### Exercise directions
Below are entries. Pull out all lines containing "casing".

### Extracted records
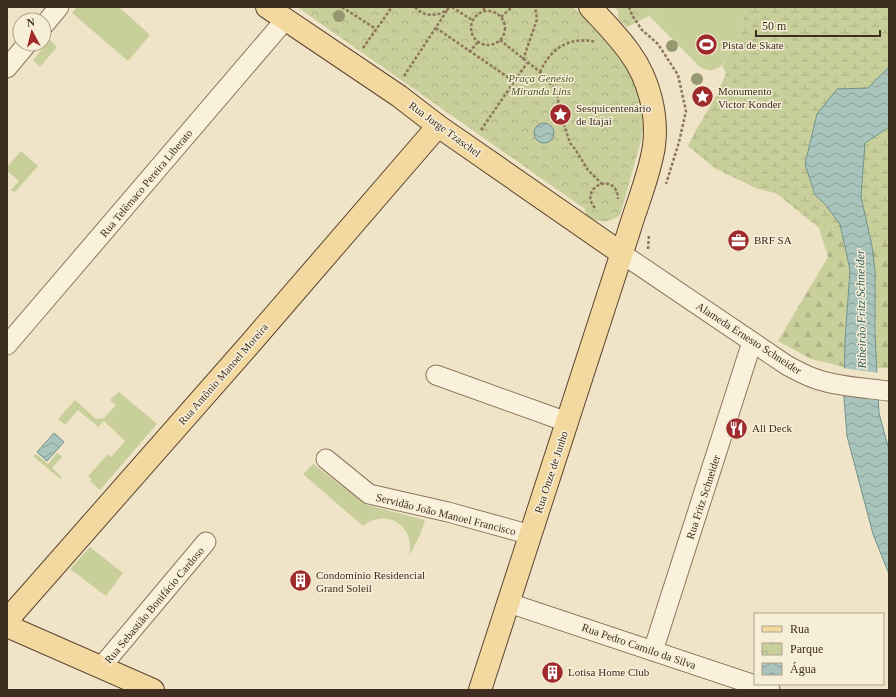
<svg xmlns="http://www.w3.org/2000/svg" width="896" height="697" font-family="'Times New Roman',serif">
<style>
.green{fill:#c9cf9b}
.forest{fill:url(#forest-firs)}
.wetland{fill:url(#wetland-marsh)}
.park{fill:url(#park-crowns)}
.water{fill:url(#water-waves);stroke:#6f938a}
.pier{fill:#f0e4c8}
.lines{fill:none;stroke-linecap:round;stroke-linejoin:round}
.minor-casing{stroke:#8d765c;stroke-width:21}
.major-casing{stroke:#5b4430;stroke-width:24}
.path{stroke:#8d765c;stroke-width:2.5;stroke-dasharray:3 2;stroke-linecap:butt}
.minor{stroke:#faf1dc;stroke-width:19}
.major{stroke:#f3d9a0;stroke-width:22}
.tree{fill:#96986f}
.labels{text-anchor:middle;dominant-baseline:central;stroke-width:3;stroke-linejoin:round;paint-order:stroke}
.poi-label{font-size:11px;fill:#3d2e20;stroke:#f7eed8;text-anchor:start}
.park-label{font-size:11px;font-style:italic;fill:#4d5a26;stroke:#f7eed8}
.street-label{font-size:11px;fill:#3d2e20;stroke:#f7eed8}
.water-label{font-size:12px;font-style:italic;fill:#2f5d5a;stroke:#f7eed8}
</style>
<defs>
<pattern id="forest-firs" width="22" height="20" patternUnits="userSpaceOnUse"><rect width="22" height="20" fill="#c9cf9b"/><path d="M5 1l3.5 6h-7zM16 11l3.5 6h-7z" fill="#aeb285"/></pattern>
<pattern id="wetland-marsh" width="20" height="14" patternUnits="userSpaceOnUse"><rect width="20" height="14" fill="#c9cf9b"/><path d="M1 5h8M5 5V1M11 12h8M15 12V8" fill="none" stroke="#aeb285"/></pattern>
<pattern id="park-crowns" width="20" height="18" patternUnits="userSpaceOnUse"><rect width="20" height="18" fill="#c9cf9b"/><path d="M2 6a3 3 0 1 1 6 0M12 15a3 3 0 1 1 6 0" fill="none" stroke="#aeb285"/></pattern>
<pattern id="water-waves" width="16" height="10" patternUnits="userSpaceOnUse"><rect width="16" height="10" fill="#a9c4bc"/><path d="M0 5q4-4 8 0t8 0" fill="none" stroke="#8ba098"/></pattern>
</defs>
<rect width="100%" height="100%" fill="#f0e4c8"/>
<g class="green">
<polygon points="77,7 119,7 150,35 128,61 72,13"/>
<path d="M659 7H746C742 25 734 66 712 70 708 71 704 69 700 67L649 16Z"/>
<polygon points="50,40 57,47 40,67 33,60"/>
<polygon points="21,151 38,166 15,192 11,190 19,181 7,171 7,167"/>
<polygon points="119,392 157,424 100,490 90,481 92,480 88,476 108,454 111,457 125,441 104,421 98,427 78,410 65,425 58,419 75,400 96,419 104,418 116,405 110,400"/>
<polygon points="57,453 62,457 52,468 62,477 60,479 33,456 36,454 48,464"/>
<path d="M313 464 367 505 425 520 420 535 409 556C416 527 388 507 363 526L303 474Z"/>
<polygon points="90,547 123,573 106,596 70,569"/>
</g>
<g class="forest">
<polygon points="840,224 850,270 845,341 844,367 811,359 778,341 828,257 819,228"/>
<polygon points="889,241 889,368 876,368 875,271 872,246"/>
</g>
<g class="wetland">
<path d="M746 7H889V67L868 88 817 114 805 164 815 195 824 203 840 224 819 228 776 193 758 189 716 169 688 146 696 130 716 96 726 73 722 66C736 52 742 26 746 7Z"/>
<polygon points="889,127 889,241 872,246 861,197 865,143"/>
</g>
<g class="park">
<path d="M297 7H573L597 31H604L625 59 640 93 643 128 641 141 620 215C609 224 597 223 586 215L585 209Z"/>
<polygon points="614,7 659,7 649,16 627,27 618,19 618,11"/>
</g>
<g class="water">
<polygon points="889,67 889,127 865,143 861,197 872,246 875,271 875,334 879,413 889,450 889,574 873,534 847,436 844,398 845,341 850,270 840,224 824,203 815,195 805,164 817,114 837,89 868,88"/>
<circle cx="544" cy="133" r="10"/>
<polygon points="54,433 64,442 47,461 37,452"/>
</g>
<polygon class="pier" points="842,368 879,373 880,399 842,394"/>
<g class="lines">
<defs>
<g id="minor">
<polyline points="44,25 59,7"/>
<polyline points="7,68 27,44"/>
<path d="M621 253 788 366C798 371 808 377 819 380 841 387 866 388 889 391"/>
<polyline points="7,345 285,20"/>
<polyline points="436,375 567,422"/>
<polyline points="326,459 369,494 448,512 531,535"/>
<polyline points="509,603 770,690"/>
<polyline points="653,651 752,342"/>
<polyline points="101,667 206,542"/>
</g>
<g id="major">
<polyline points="267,7 399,96 438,126 621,253"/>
<polyline points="7,623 15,611 249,345 438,126"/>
<polyline points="7,626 153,690"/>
<path d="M480 690 629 231C637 204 650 174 654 146 658 115 649 79 630 53 619 37 604 22 590 7"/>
</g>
</defs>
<use href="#minor" class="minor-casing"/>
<use href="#major" class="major-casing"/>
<g class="path">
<polyline points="342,7 376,29"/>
<path d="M415 7C424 18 441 17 450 7"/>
<polyline points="452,7 472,20"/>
<polyline points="629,7 632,15 642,30 658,44 678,75 686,111 679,142 666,184"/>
<circle cx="488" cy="28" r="17"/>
<polyline points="484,11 484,7"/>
<polyline points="501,17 512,7"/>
<polyline points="436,28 515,82"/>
<polyline points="500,40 540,72 553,87 557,93 560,113 570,143 575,149 588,170 602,184"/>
<polyline points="363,48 392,7"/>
<polyline points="469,52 478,42"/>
<polyline points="523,60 537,19 535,7"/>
<path d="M540 72C551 48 569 36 596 42"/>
<polyline points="404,76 448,9"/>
<polyline points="481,130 527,63"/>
<path d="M595 208C577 187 617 170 618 199"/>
<polyline points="648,249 649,235"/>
</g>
<use href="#minor" class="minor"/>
<use href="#major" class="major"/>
</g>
<g class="tree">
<circle cx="339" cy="16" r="6"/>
<circle cx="672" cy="46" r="6"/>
<circle cx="697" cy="79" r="6"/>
</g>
<defs>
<symbol id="stadium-disc" viewBox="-11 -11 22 22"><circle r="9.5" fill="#9e2a2b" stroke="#f7eed8"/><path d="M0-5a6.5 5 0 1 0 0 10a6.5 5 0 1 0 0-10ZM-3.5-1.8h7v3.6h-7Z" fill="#fff"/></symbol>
<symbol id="sight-disc" viewBox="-11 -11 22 22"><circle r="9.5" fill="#9e2a2b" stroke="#f7eed8"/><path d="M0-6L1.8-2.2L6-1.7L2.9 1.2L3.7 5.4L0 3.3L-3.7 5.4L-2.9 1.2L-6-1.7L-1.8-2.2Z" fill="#fff"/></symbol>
<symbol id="office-disc" viewBox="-11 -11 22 22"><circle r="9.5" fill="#9e2a2b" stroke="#f7eed8"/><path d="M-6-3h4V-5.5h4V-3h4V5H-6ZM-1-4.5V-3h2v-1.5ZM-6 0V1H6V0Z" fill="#fff"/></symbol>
<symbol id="restaurant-disc" viewBox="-11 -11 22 22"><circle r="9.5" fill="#9e2a2b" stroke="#f7eed8"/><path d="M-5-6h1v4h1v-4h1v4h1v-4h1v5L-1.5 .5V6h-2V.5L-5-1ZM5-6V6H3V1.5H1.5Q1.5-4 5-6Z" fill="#fff"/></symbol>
<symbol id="building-disc" viewBox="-11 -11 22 22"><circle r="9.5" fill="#9e2a2b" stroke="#f7eed8"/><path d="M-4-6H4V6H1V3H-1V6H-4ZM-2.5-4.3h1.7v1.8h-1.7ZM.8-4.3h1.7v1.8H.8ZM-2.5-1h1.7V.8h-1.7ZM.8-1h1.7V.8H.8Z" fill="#fff"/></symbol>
</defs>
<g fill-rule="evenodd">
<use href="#stadium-disc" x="694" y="32" width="25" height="25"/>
<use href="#sight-disc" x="690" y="84" width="25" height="25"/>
<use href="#sight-disc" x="548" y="102" width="25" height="25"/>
<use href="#office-disc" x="726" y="228" width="25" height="25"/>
<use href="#restaurant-disc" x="724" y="416" width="25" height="25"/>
<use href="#building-disc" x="288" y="568" width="25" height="25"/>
<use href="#building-disc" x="540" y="660" width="25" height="25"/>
</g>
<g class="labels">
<g class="poi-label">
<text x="722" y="45">Pista de Skate</text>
<text x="718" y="91">Monumento<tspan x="718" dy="13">Victor Konder</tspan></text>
<text x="576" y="108">Sesquicentenário<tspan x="576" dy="13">de Itajaí</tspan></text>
<text x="754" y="240">BRF SA</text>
<text x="752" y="428">All Deck</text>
<text x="316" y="575">Condomínio Residencial<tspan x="316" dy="13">Grand Soleil</tspan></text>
<text x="568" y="672">Lotisa Home Club</text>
</g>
<g class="park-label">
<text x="541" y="78">Praça Genésio<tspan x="541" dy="13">Miranda Lins</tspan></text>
</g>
<g class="street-label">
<text transform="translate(445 129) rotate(36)">Rua Jorge Tzaschel</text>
<text transform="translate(146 183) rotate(-50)">Rua Telêmaco Pereira Liberato</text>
<text transform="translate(749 338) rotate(33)">Alameda Ernesto Schneider</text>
<text transform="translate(223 374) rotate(-49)">Rua Antônio Manoel Moreira</text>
<text transform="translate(551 472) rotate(-72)">Rua Onze de Junho</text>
<text transform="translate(703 497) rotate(-72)">Rua Fritz Schneider</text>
<text transform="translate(446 514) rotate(14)">Servidão João Manoel Francisco</text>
<text transform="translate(154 605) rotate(-50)">Rua Sebastião Bonifácio Cardoso</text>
<text transform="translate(639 646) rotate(19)">Rua Pedro Camilo da Silva</text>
</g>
<g class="water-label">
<text transform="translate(861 309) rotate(-91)">Ribeirão Fritz Schneider</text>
</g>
</g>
<rect width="896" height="697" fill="none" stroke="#3d2e20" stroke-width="16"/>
<rect x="754" y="613" width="130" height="72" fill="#f7eed8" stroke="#ada18e"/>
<rect x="762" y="626" width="20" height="6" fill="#f3d9a0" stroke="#ada18e"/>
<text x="790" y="633" font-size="12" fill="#3d2e20">Rua</text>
<rect x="762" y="643" width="20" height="12" fill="url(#park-crowns)" stroke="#ada18e"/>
<text x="790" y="653" font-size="12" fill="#3d2e20">Parque</text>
<rect x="762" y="663" width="20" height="12" fill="url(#water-waves)" stroke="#ada18e"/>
<text x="790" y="673" font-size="12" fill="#3d2e20">Água</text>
<g transform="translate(32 32) rotate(353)"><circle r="19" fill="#f7eed8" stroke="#ada18e"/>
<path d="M0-3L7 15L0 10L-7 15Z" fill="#9e2a2b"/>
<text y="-6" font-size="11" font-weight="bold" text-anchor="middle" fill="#3d2e20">N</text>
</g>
<path d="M756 30v6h124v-6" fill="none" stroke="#3d2e20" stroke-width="2"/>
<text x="762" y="30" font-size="12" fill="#3d2e20" stroke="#f7eed8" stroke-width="3" paint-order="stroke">50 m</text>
</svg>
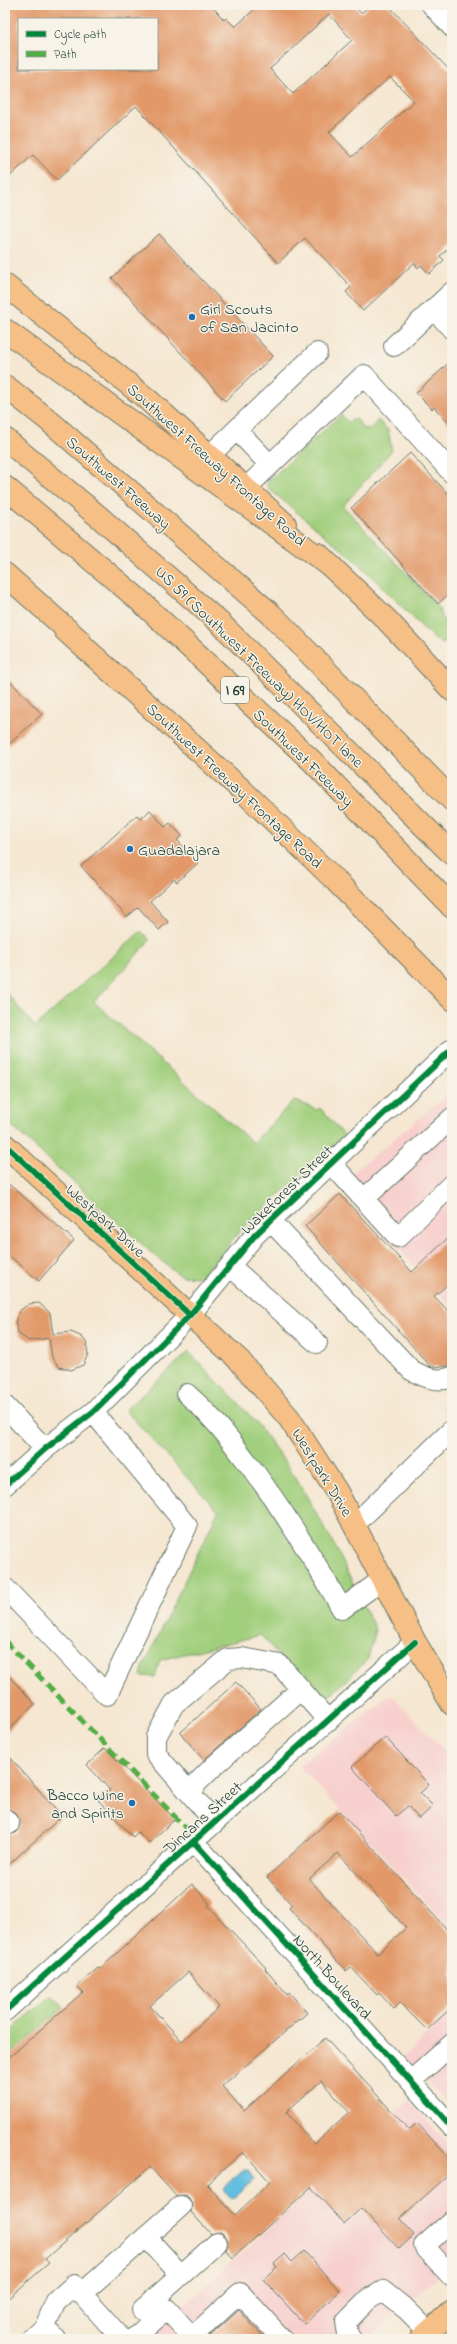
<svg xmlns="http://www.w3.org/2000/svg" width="457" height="2344" viewBox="0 0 457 2344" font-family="'Indie Flower',sans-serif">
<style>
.built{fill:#f7d0ce}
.green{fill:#a1cf7d;stroke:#608658}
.water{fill:#63bde0;stroke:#417d8a}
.building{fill:#e29867;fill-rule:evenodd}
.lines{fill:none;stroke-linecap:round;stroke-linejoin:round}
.minor-casing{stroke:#6a786b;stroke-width:22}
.major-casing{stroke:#6a786b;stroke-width:24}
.highway-casing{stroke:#6a786b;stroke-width:24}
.minor{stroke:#fff;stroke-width:20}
.major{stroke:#f5bf86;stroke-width:22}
.highway{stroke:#f5bf86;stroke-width:22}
.quiet{stroke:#52ad45;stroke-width:5;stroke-dasharray:10 5;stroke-linecap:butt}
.cycleway-casing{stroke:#f7f3e8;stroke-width:8}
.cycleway{stroke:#00873e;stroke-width:6}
.poi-dot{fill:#1f6fb2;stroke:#f7f3e8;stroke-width:1.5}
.labels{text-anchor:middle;stroke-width:3;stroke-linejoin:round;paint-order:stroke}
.shield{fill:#f7f3e8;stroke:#60746a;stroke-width:1}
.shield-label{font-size:15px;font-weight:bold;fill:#1f3d34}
.poi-label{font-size:16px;fill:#1f3d34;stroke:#f7f3e8;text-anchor:start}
.street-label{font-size:16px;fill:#1f3d34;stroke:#f7f3e8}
</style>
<rect width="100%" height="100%" fill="#f7f3e8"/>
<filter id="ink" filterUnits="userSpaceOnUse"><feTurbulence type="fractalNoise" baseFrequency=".025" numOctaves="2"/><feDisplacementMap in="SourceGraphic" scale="8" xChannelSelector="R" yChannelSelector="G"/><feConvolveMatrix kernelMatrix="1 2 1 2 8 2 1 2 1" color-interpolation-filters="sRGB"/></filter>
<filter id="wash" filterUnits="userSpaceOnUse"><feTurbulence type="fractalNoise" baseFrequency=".012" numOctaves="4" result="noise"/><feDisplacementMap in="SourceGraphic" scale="16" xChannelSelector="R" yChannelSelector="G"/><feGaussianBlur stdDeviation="0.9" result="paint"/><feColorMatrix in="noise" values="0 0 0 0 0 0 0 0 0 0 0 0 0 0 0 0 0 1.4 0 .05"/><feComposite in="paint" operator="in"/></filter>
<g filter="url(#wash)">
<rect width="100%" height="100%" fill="#f5e7d1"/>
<path class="built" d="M452,1091V1308L340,1183Z
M452,1397V1417L441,1407Z
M391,1694L452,1759V1930L299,1766Z
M452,2011V2108L403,2058Z
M409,2101L452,2148V2264L368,2339H147Z"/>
<path class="green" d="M341,415L348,422L356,418L363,429L372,428L378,420L388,430L392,450L343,506L439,608C441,618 447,624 450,635L443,644L434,639L358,563L269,489L267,485L269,480Z
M141,931L150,940L94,1002L253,1143L294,1100L317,1110L320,1108L344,1135L241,1230L200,1277L181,1276L155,1256L5,1120V991L35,1027Z
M189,1352L256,1422L297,1479L337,1550L375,1629L368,1659L335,1691L318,1702L261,1635L160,1660L155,1677L141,1676L143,1668L218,1511L125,1410Z
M52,1995L64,2007L5,2059V2035Z"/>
<path class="water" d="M244,2170H248L254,2180L234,2197L231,2198L224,2190L225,2186Z"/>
<g id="blocks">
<path class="building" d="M5,5H211L224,20L226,18L235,27L259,5H353L361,13L371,5H388L452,73V245L440,256L444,260L429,274L421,265L418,268L414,263L363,311L346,292L351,287L305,238L278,263L136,106L57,180L33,155L5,181ZM329,14L352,40L293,94L270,69ZM19,19H157V69H19ZM390,77L414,101L352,157L329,132Z
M159,234L273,356L225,401L112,278Z
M452,360V427L434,407L432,409L416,393Z
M410,453L452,498V591L438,604L351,508Z
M5,676L42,714L5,748Z
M150,810L165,827L170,823L182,836L177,840L198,863L177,882L174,879L150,901L168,922L159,930L138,907L127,917L81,866L137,815L141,819Z
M5,1181L74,1240L39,1281L5,1252Z
M340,1194L412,1272L452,1234V1281L434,1296L452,1315V1363L449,1366L431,1367L305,1226Z
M39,1303L50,1313L53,1334L71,1332L82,1337L86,1342L88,1354L83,1365L71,1370L59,1367L52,1357L49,1338L29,1341L19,1334L15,1323L19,1311L29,1304Z
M5,1672L35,1704L5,1733Z
M236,1682L261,1709L204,1760L180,1733Z
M385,1737L429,1785L420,1793L433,1806L419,1819L408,1806L396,1816L352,1767Z
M105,1748L175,1819L149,1843L138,1832L133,1837L98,1800L110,1790L87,1765Z
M5,1752L62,1816L5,1868V1835L16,1833L20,1823L14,1812L5,1808Z
M339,1811L452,1935V2007L427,2030L400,2003L394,2009L379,1993L377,1995L351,1967L346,1971L289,1908L292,1905L267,1877ZM338,1853L406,1928L378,1954L309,1879Z
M192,1884L210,1904L208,1906L266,1968L265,1969L287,1995L289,1992L307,2013L222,2086L244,2111L325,2038L409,2130L417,2123L452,2161V2172L399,2219L414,2235L399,2249L361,2208L344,2224L311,2187L233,2258L226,2250L228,2241L225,2235L220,2232L211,2234L191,2212L192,2204L189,2198L184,2195L176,2196L150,2167L45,2259L49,2263L5,2301V2061L83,1992L77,1986L98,1968L100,1969ZM188,1972L219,2007L182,2041L150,2006ZM321,2081L349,2112L314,2144L286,2112ZM243,2152L270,2182L235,2215L207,2184Z
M304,2251L340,2291L304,2324L263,2279L277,2267L274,2264L285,2254L292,2262Z
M239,2310L265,2339H207Z"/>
</g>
</g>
<g filter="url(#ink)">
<use href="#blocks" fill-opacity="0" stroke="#6a786b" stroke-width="1"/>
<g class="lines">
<defs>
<path id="minor" d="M432,5L452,27
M434,309L452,329
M394,346L452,292
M237,430L270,465
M210,455L317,353
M246,488L364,375L452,473
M331,1163L398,1237L452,1184
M364,1199L452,1118
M270,1220L411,1370C424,1377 437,1383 452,1377
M230,1266L317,1343
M187,1394C210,1414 226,1434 244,1458C281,1506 312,1556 342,1609L383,1579
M5,1406L45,1449
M5,1485L45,1449L93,1412L190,1315L255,1235L452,1049
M355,1524L452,1430
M5,1588L107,1695L187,1526L93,1412
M192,1794L196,1784L214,1766L301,1689
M5,1819L9,1824
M215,1822L156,1754V1737L174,1704L228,1659L242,1658L280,1665L328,1721
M194,1842L452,2127
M5,2011L415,1642
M411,2081L452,2044
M452,2221L424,2246L452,2277
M146,2237L181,2275
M81,2294L181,2206
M142,2310L217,2243
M45,2327L56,2301L74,2285L122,2339
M32,2339L45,2327L56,2339
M133,2339L167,2309L192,2337
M190,2339L240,2293L282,2339
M351,2339L348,2335L346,2322L369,2299L383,2291L407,2310L429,2332"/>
<path id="major" d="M5,285L147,399L285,524
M318,554L386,619L452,690
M65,630L243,791L335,880L452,999
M5,1145L239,1360L289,1418L337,1492L415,1642L452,1704
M421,2339L452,2311"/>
<path id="highway" d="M5,330L332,567
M5,386L47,419L272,615L452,800
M5,439L98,516L220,623L452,854
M5,487L138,599L312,761L452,907
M5,574L80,641"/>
</defs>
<use href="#minor" class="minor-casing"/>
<use href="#major" class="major-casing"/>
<use href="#highway" class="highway-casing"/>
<use href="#minor" class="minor"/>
<use href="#major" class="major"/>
<use href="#highway" class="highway"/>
<path class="quiet" d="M5,1641L186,1828"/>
<defs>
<path id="cycleway" d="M5,1145L190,1315
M5,1485L45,1449L93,1412L190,1315L255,1235L452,1049
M194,1842L452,2127
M5,2011L415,1642"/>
</defs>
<use href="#cycleway" class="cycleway-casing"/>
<use href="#cycleway" class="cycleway"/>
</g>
</g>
<g class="poi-dot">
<circle cx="192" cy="317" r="4"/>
<circle cx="130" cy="849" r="4"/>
<circle cx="132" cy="1803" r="4"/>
</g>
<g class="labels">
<rect class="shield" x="221" y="677" width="28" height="26" rx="3"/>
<g class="shield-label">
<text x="235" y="695">I 69</text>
</g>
<g class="poi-label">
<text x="200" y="314">Girl Scouts<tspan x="200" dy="18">of San Jacinto</tspan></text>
<text x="138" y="855">Guadalajara</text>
<text x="124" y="1800" text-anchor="end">Bacco Wine<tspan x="124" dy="18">and Spirits</tspan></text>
</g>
<g class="street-label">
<text transform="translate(217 464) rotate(42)" y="6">Southwest Freeway Frontage Road</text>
<text transform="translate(119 482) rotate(41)" y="6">Southwest Freeway</text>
<text transform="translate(260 666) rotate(44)" y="6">US 59 (Southwest Freeway) HOV/HOT lane</text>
<text transform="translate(304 757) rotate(44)" y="6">Southwest Freeway</text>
<text transform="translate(235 785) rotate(43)" y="6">Southwest Freeway Frontage Road</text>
<text transform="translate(286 1189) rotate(-44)" y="6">Wakeforest Street</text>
<text transform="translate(106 1220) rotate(42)" y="6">Westpark Drive</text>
<text transform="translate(323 1472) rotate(58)" y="6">Westpark Drive</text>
<text transform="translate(202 1817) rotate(-42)" y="6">Dincans Street</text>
<text transform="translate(333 1976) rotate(48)" y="6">North Boulevard</text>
</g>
</g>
<rect width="457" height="2344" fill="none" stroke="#f7f3e8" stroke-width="20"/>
<rect x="18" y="18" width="140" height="52" fill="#f7f3e8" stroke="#a1aaa0"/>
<rect x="26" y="31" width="20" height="6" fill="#00873e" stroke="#a1aaa0"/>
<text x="54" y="38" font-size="12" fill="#1f3d34">Cycle path</text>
<rect x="26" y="51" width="20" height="6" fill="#52ad45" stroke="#a1aaa0"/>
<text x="54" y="58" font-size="12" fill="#1f3d34">Path</text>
</svg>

### Result of the exercise
.minor-casing{stroke:#8d765c;stroke-width:21}
.major-casing{stroke:#5b4430;stroke-width:24}
<use href="#minor" class="minor-casing"/>
<use href="#major" class="major-casing"/>
.minor-casing{stroke:#6a786b;stroke-width:22}
.major-casing{stroke:#6a786b;stroke-width:24}
.highway-casing{stroke:#6a786b;stroke-width:24}
.cycleway-casing{stroke:#f7f3e8;stroke-width:8}
<use href="#minor" class="minor-casing"/>
<use href="#major" class="major-casing"/>
<use href="#highway" class="highway-casing"/>
<use href="#cycleway" class="cycleway-casing"/>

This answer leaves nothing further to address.